[Begin]

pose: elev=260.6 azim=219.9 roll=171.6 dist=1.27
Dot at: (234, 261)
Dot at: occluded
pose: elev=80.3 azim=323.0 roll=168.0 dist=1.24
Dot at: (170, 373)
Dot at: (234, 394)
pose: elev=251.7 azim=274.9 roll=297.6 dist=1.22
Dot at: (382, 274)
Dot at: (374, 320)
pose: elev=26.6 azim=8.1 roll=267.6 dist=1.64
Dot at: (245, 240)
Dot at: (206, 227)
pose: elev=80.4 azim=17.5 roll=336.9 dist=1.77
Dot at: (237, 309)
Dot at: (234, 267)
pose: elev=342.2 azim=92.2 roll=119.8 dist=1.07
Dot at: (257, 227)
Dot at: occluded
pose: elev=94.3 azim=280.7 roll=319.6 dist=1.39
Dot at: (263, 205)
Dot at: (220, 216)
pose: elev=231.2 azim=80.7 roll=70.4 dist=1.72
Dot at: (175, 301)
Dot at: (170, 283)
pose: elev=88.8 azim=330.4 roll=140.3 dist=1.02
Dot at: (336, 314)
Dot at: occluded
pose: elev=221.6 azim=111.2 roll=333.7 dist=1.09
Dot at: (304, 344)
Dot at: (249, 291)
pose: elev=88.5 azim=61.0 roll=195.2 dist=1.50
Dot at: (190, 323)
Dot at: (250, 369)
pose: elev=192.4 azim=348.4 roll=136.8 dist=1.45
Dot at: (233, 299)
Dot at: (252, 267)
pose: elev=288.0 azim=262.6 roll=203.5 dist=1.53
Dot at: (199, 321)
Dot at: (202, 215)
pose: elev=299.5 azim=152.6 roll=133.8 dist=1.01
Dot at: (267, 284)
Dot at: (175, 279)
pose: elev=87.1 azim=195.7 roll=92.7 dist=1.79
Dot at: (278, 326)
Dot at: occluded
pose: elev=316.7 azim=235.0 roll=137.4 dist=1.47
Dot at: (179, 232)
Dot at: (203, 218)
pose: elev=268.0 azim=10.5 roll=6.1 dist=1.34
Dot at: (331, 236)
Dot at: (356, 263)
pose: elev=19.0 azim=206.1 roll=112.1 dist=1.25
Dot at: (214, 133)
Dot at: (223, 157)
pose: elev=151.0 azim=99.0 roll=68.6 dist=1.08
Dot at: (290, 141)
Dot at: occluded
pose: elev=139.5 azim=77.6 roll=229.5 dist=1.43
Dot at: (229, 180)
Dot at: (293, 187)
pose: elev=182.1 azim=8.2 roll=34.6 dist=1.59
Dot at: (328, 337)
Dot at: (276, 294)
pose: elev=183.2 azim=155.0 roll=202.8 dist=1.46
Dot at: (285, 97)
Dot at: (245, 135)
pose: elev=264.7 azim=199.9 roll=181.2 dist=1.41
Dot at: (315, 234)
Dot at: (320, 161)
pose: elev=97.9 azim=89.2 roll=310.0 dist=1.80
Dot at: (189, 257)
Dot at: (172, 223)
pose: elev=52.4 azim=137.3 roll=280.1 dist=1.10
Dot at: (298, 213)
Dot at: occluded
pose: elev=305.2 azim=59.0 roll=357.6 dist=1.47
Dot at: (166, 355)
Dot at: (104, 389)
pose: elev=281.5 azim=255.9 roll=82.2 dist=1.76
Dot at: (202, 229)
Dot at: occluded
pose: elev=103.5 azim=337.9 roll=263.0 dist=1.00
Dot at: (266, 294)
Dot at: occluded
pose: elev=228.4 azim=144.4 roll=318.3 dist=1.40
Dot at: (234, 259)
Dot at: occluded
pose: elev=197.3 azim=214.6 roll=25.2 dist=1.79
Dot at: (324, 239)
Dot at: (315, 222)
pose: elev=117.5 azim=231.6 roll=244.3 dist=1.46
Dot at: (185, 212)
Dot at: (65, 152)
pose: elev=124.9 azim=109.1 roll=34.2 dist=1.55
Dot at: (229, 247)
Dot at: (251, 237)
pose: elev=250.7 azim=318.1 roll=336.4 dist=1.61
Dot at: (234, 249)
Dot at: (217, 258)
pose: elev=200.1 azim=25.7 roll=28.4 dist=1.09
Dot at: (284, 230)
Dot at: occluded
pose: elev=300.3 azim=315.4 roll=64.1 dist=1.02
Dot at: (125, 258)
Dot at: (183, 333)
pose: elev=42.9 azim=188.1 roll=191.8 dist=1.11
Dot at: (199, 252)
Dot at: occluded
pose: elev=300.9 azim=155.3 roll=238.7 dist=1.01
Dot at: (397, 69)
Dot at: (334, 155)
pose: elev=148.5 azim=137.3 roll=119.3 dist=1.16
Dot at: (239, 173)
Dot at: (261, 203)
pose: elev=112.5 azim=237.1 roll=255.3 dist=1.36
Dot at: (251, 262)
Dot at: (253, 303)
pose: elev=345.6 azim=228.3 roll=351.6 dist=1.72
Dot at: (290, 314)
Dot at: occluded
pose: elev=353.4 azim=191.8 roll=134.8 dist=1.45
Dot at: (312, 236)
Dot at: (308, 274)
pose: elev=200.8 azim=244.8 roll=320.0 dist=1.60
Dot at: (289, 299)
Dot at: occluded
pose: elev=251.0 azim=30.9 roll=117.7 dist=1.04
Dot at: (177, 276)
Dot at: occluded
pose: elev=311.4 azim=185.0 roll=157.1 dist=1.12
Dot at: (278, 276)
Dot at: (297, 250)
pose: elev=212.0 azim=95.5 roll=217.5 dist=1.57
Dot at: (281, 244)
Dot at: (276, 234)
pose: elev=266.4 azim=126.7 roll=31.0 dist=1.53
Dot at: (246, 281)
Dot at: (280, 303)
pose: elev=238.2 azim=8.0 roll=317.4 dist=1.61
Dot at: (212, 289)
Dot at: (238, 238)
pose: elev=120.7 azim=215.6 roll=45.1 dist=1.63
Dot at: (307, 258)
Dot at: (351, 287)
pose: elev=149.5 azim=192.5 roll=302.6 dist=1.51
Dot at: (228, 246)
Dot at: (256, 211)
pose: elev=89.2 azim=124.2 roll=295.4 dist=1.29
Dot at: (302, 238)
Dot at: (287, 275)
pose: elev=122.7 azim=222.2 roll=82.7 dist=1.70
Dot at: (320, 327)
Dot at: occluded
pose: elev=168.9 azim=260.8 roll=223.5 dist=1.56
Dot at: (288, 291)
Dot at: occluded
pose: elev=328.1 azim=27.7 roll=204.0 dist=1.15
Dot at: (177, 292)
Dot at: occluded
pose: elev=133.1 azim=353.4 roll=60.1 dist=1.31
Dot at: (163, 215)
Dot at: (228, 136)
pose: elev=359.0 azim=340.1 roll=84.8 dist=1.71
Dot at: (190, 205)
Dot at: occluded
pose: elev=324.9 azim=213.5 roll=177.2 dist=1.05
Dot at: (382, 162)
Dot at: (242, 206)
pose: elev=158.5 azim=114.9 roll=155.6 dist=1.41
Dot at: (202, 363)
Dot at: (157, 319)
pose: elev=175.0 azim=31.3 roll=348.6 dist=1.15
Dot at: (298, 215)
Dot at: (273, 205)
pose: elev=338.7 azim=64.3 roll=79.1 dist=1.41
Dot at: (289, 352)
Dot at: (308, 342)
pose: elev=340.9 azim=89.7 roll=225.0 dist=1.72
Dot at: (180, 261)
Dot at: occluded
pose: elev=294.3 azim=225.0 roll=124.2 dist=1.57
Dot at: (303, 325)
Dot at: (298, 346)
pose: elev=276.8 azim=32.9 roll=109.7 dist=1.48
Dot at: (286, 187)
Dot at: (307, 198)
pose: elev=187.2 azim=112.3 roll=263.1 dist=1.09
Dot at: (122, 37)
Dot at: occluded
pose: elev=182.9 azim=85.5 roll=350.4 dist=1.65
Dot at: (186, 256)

[End]

JOB: Give the records above as a Markdown table with the columns Row and Line. Put each line's row number in Row and the line itself in Line, and leave out blank lines.

ANSWER:
| Row | Line |
|---|---|
| 1 | pose: elev=260.6 azim=219.9 roll=171.6 dist=1.27 |
| 2 | Dot at: (234, 261) |
| 3 | Dot at: occluded |
| 4 | pose: elev=80.3 azim=323.0 roll=168.0 dist=1.24 |
| 5 | Dot at: (170, 373) |
| 6 | Dot at: (234, 394) |
| 7 | pose: elev=251.7 azim=274.9 roll=297.6 dist=1.22 |
| 8 | Dot at: (382, 274) |
| 9 | Dot at: (374, 320) |
| 10 | pose: elev=26.6 azim=8.1 roll=267.6 dist=1.64 |
| 11 | Dot at: (245, 240) |
| 12 | Dot at: (206, 227) |
| 13 | pose: elev=80.4 azim=17.5 roll=336.9 dist=1.77 |
| 14 | Dot at: (237, 309) |
| 15 | Dot at: (234, 267) |
| 16 | pose: elev=342.2 azim=92.2 roll=119.8 dist=1.07 |
| 17 | Dot at: (257, 227) |
| 18 | Dot at: occluded |
| 19 | pose: elev=94.3 azim=280.7 roll=319.6 dist=1.39 |
| 20 | Dot at: (263, 205) |
| 21 | Dot at: (220, 216) |
| 22 | pose: elev=231.2 azim=80.7 roll=70.4 dist=1.72 |
| 23 | Dot at: (175, 301) |
| 24 | Dot at: (170, 283) |
| 25 | pose: elev=88.8 azim=330.4 roll=140.3 dist=1.02 |
| 26 | Dot at: (336, 314) |
| 27 | Dot at: occluded |
| 28 | pose: elev=221.6 azim=111.2 roll=333.7 dist=1.09 |
| 29 | Dot at: (304, 344) |
| 30 | Dot at: (249, 291) |
| 31 | pose: elev=88.5 azim=61.0 roll=195.2 dist=1.50 |
| 32 | Dot at: (190, 323) |
| 33 | Dot at: (250, 369) |
| 34 | pose: elev=192.4 azim=348.4 roll=136.8 dist=1.45 |
| 35 | Dot at: (233, 299) |
| 36 | Dot at: (252, 267) |
| 37 | pose: elev=288.0 azim=262.6 roll=203.5 dist=1.53 |
| 38 | Dot at: (199, 321) |
| 39 | Dot at: (202, 215) |
| 40 | pose: elev=299.5 azim=152.6 roll=133.8 dist=1.01 |
| 41 | Dot at: (267, 284) |
| 42 | Dot at: (175, 279) |
| 43 | pose: elev=87.1 azim=195.7 roll=92.7 dist=1.79 |
| 44 | Dot at: (278, 326) |
| 45 | Dot at: occluded |
| 46 | pose: elev=316.7 azim=235.0 roll=137.4 dist=1.47 |
| 47 | Dot at: (179, 232) |
| 48 | Dot at: (203, 218) |
| 49 | pose: elev=268.0 azim=10.5 roll=6.1 dist=1.34 |
| 50 | Dot at: (331, 236) |
| 51 | Dot at: (356, 263) |
| 52 | pose: elev=19.0 azim=206.1 roll=112.1 dist=1.25 |
| 53 | Dot at: (214, 133) |
| 54 | Dot at: (223, 157) |
| 55 | pose: elev=151.0 azim=99.0 roll=68.6 dist=1.08 |
| 56 | Dot at: (290, 141) |
| 57 | Dot at: occluded |
| 58 | pose: elev=139.5 azim=77.6 roll=229.5 dist=1.43 |
| 59 | Dot at: (229, 180) |
| 60 | Dot at: (293, 187) |
| 61 | pose: elev=182.1 azim=8.2 roll=34.6 dist=1.59 |
| 62 | Dot at: (328, 337) |
| 63 | Dot at: (276, 294) |
| 64 | pose: elev=183.2 azim=155.0 roll=202.8 dist=1.46 |
| 65 | Dot at: (285, 97) |
| 66 | Dot at: (245, 135) |
| 67 | pose: elev=264.7 azim=199.9 roll=181.2 dist=1.41 |
| 68 | Dot at: (315, 234) |
| 69 | Dot at: (320, 161) |
| 70 | pose: elev=97.9 azim=89.2 roll=310.0 dist=1.80 |
| 71 | Dot at: (189, 257) |
| 72 | Dot at: (172, 223) |
| 73 | pose: elev=52.4 azim=137.3 roll=280.1 dist=1.10 |
| 74 | Dot at: (298, 213) |
| 75 | Dot at: occluded |
| 76 | pose: elev=305.2 azim=59.0 roll=357.6 dist=1.47 |
| 77 | Dot at: (166, 355) |
| 78 | Dot at: (104, 389) |
| 79 | pose: elev=281.5 azim=255.9 roll=82.2 dist=1.76 |
| 80 | Dot at: (202, 229) |
| 81 | Dot at: occluded |
| 82 | pose: elev=103.5 azim=337.9 roll=263.0 dist=1.00 |
| 83 | Dot at: (266, 294) |
| 84 | Dot at: occluded |
| 85 | pose: elev=228.4 azim=144.4 roll=318.3 dist=1.40 |
| 86 | Dot at: (234, 259) |
| 87 | Dot at: occluded |
| 88 | pose: elev=197.3 azim=214.6 roll=25.2 dist=1.79 |
| 89 | Dot at: (324, 239) |
| 90 | Dot at: (315, 222) |
| 91 | pose: elev=117.5 azim=231.6 roll=244.3 dist=1.46 |
| 92 | Dot at: (185, 212) |
| 93 | Dot at: (65, 152) |
| 94 | pose: elev=124.9 azim=109.1 roll=34.2 dist=1.55 |
| 95 | Dot at: (229, 247) |
| 96 | Dot at: (251, 237) |
| 97 | pose: elev=250.7 azim=318.1 roll=336.4 dist=1.61 |
| 98 | Dot at: (234, 249) |
| 99 | Dot at: (217, 258) |
| 100 | pose: elev=200.1 azim=25.7 roll=28.4 dist=1.09 |
| 101 | Dot at: (284, 230) |
| 102 | Dot at: occluded |
| 103 | pose: elev=300.3 azim=315.4 roll=64.1 dist=1.02 |
| 104 | Dot at: (125, 258) |
| 105 | Dot at: (183, 333) |
| 106 | pose: elev=42.9 azim=188.1 roll=191.8 dist=1.11 |
| 107 | Dot at: (199, 252) |
| 108 | Dot at: occluded |
| 109 | pose: elev=300.9 azim=155.3 roll=238.7 dist=1.01 |
| 110 | Dot at: (397, 69) |
| 111 | Dot at: (334, 155) |
| 112 | pose: elev=148.5 azim=137.3 roll=119.3 dist=1.16 |
| 113 | Dot at: (239, 173) |
| 114 | Dot at: (261, 203) |
| 115 | pose: elev=112.5 azim=237.1 roll=255.3 dist=1.36 |
| 116 | Dot at: (251, 262) |
| 117 | Dot at: (253, 303) |
| 118 | pose: elev=345.6 azim=228.3 roll=351.6 dist=1.72 |
| 119 | Dot at: (290, 314) |
| 120 | Dot at: occluded |
| 121 | pose: elev=353.4 azim=191.8 roll=134.8 dist=1.45 |
| 122 | Dot at: (312, 236) |
| 123 | Dot at: (308, 274) |
| 124 | pose: elev=200.8 azim=244.8 roll=320.0 dist=1.60 |
| 125 | Dot at: (289, 299) |
| 126 | Dot at: occluded |
| 127 | pose: elev=251.0 azim=30.9 roll=117.7 dist=1.04 |
| 128 | Dot at: (177, 276) |
| 129 | Dot at: occluded |
| 130 | pose: elev=311.4 azim=185.0 roll=157.1 dist=1.12 |
| 131 | Dot at: (278, 276) |
| 132 | Dot at: (297, 250) |
| 133 | pose: elev=212.0 azim=95.5 roll=217.5 dist=1.57 |
| 134 | Dot at: (281, 244) |
| 135 | Dot at: (276, 234) |
| 136 | pose: elev=266.4 azim=126.7 roll=31.0 dist=1.53 |
| 137 | Dot at: (246, 281) |
| 138 | Dot at: (280, 303) |
| 139 | pose: elev=238.2 azim=8.0 roll=317.4 dist=1.61 |
| 140 | Dot at: (212, 289) |
| 141 | Dot at: (238, 238) |
| 142 | pose: elev=120.7 azim=215.6 roll=45.1 dist=1.63 |
| 143 | Dot at: (307, 258) |
| 144 | Dot at: (351, 287) |
| 145 | pose: elev=149.5 azim=192.5 roll=302.6 dist=1.51 |
| 146 | Dot at: (228, 246) |
| 147 | Dot at: (256, 211) |
| 148 | pose: elev=89.2 azim=124.2 roll=295.4 dist=1.29 |
| 149 | Dot at: (302, 238) |
| 150 | Dot at: (287, 275) |
| 151 | pose: elev=122.7 azim=222.2 roll=82.7 dist=1.70 |
| 152 | Dot at: (320, 327) |
| 153 | Dot at: occluded |
| 154 | pose: elev=168.9 azim=260.8 roll=223.5 dist=1.56 |
| 155 | Dot at: (288, 291) |
| 156 | Dot at: occluded |
| 157 | pose: elev=328.1 azim=27.7 roll=204.0 dist=1.15 |
| 158 | Dot at: (177, 292) |
| 159 | Dot at: occluded |
| 160 | pose: elev=133.1 azim=353.4 roll=60.1 dist=1.31 |
| 161 | Dot at: (163, 215) |
| 162 | Dot at: (228, 136) |
| 163 | pose: elev=359.0 azim=340.1 roll=84.8 dist=1.71 |
| 164 | Dot at: (190, 205) |
| 165 | Dot at: occluded |
| 166 | pose: elev=324.9 azim=213.5 roll=177.2 dist=1.05 |
| 167 | Dot at: (382, 162) |
| 168 | Dot at: (242, 206) |
| 169 | pose: elev=158.5 azim=114.9 roll=155.6 dist=1.41 |
| 170 | Dot at: (202, 363) |
| 171 | Dot at: (157, 319) |
| 172 | pose: elev=175.0 azim=31.3 roll=348.6 dist=1.15 |
| 173 | Dot at: (298, 215) |
| 174 | Dot at: (273, 205) |
| 175 | pose: elev=338.7 azim=64.3 roll=79.1 dist=1.41 |
| 176 | Dot at: (289, 352) |
| 177 | Dot at: (308, 342) |
| 178 | pose: elev=340.9 azim=89.7 roll=225.0 dist=1.72 |
| 179 | Dot at: (180, 261) |
| 180 | Dot at: occluded |
| 181 | pose: elev=294.3 azim=225.0 roll=124.2 dist=1.57 |
| 182 | Dot at: (303, 325) |
| 183 | Dot at: (298, 346) |
| 184 | pose: elev=276.8 azim=32.9 roll=109.7 dist=1.48 |
| 185 | Dot at: (286, 187) |
| 186 | Dot at: (307, 198) |
| 187 | pose: elev=187.2 azim=112.3 roll=263.1 dist=1.09 |
| 188 | Dot at: (122, 37) |
| 189 | Dot at: occluded |
| 190 | pose: elev=182.9 azim=85.5 roll=350.4 dist=1.65 |
| 191 | Dot at: (186, 256) |